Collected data
= Beginning of Section =

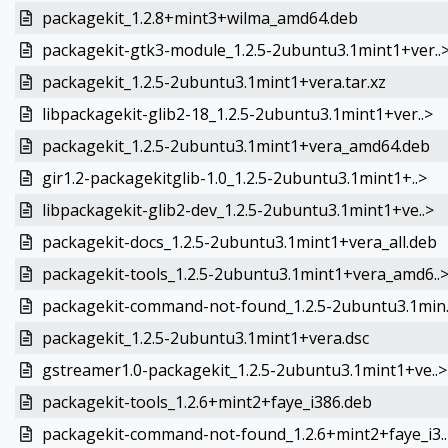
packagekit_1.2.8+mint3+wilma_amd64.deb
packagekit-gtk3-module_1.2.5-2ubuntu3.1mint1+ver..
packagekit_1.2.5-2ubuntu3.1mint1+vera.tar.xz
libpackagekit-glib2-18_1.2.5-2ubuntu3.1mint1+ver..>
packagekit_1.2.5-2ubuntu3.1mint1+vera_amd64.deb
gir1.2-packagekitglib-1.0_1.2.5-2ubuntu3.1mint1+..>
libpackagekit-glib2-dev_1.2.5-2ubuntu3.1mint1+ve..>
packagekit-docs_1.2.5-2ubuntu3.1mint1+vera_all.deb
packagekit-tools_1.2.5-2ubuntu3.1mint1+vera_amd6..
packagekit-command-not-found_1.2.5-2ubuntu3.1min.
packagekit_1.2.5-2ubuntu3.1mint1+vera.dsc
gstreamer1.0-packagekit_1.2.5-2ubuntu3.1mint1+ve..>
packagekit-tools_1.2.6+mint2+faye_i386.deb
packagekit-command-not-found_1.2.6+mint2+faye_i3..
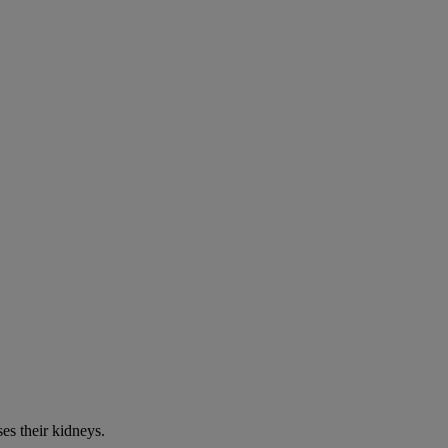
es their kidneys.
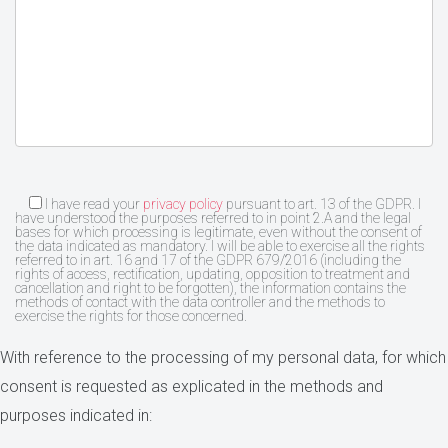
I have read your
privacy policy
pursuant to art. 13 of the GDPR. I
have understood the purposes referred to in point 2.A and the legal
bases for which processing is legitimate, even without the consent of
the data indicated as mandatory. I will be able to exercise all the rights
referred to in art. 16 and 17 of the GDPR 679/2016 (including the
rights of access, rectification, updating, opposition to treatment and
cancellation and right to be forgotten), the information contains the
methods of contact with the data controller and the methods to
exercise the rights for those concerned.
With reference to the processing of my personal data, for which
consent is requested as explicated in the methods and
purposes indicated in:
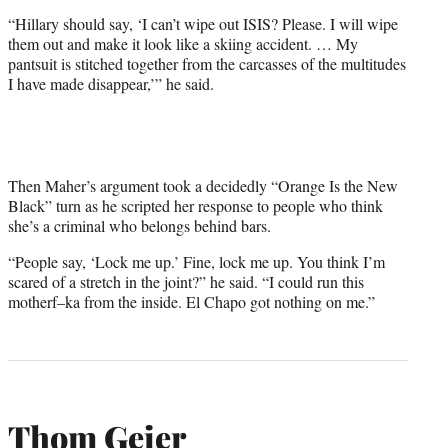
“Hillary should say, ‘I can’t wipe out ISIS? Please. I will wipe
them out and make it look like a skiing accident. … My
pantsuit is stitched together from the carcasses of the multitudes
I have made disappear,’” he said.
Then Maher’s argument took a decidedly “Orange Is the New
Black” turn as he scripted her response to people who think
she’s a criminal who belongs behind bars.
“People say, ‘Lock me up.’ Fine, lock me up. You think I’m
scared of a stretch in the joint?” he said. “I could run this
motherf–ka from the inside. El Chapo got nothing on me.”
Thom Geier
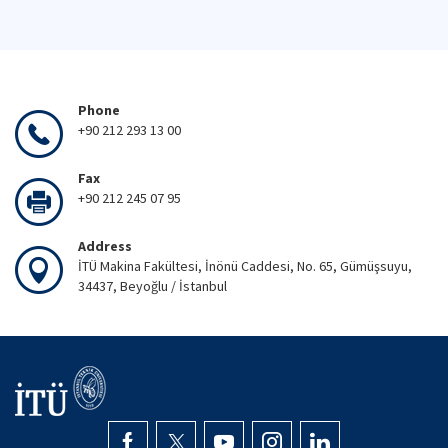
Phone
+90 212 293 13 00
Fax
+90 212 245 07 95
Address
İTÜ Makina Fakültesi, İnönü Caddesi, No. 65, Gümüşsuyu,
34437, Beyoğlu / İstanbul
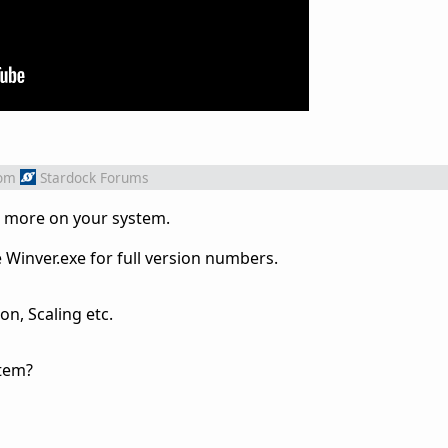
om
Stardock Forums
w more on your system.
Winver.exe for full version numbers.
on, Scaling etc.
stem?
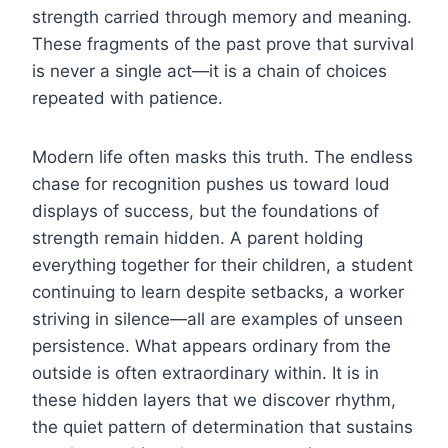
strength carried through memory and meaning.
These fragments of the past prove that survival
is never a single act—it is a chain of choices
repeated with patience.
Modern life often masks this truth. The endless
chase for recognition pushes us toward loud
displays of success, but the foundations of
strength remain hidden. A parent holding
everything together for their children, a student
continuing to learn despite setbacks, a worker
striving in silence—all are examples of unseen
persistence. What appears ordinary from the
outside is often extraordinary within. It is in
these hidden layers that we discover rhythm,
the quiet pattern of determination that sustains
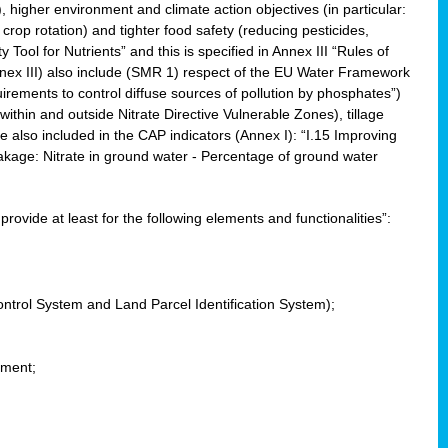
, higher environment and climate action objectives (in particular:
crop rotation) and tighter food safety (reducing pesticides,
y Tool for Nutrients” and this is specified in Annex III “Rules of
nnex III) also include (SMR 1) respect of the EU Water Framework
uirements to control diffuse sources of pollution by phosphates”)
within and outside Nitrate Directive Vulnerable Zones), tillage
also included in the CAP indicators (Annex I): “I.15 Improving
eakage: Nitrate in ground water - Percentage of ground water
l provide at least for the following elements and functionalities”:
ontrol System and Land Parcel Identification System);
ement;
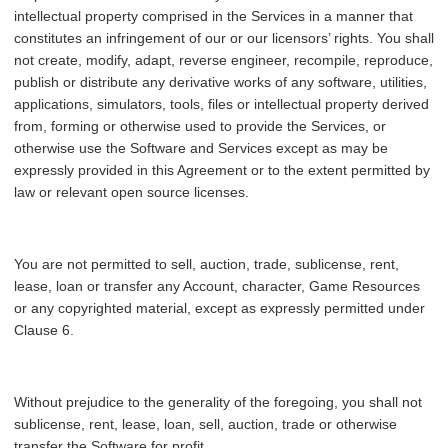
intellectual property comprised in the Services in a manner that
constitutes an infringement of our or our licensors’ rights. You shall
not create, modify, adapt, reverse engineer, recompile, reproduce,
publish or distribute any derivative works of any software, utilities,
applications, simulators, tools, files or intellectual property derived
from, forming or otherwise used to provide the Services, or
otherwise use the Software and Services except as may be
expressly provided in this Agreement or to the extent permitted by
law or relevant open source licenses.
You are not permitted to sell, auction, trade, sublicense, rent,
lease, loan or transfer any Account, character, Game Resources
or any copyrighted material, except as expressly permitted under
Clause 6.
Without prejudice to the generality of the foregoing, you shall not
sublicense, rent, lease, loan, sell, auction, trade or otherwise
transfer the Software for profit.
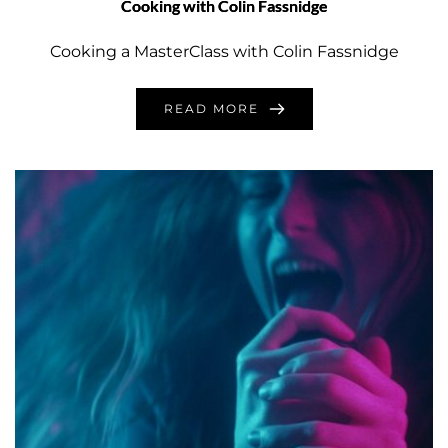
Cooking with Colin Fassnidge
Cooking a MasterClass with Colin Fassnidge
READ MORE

= End of Section =

WORK TO COMPLETE
From the opening line of the entries above to the line that holds "the data indicated", inclusive, reproduce each line exactly and omit any picture.

RESPONSE BELOW
packagekit_1.2.8+mint3+wilma_amd64.deb
packagekit-gtk3-module_1.2.5-2ubuntu3.1mint1+ver..
packagekit_1.2.5-2ubuntu3.1mint1+vera.tar.xz
libpackagekit-glib2-18_1.2.5-2ubuntu3.1mint1+ver..>
packagekit_1.2.5-2ubuntu3.1mint1+vera_amd64.deb
gir1.2-packagekitglib-1.0_1.2.5-2ubuntu3.1mint1+..>
libpackagekit-glib2-dev_1.2.5-2ubuntu3.1mint1+ve..>
packagekit-docs_1.2.5-2ubuntu3.1mint1+vera_all.deb
packagekit-tools_1.2.5-2ubuntu3.1mint1+vera_amd6..
packagekit-command-not-found_1.2.5-2ubuntu3.1min.
packagekit_1.2.5-2ubuntu3.1mint1+vera.dsc
gstreamer1.0-packagekit_1.2.5-2ubuntu3.1mint1+ve..>
packagekit-tools_1.2.6+mint2+faye_i386.deb
packagekit-command-not-found_1.2.6+mint2+faye_i3..
es their kidneys.
I have read your
privacy policy
pursuant to art. 13 of the GDPR. I
have understood the purposes referred to in point 2.A and the legal
bases for which processing is legitimate, even without the consent of
the data indicated as mandatory. I will be able to exercise all the rights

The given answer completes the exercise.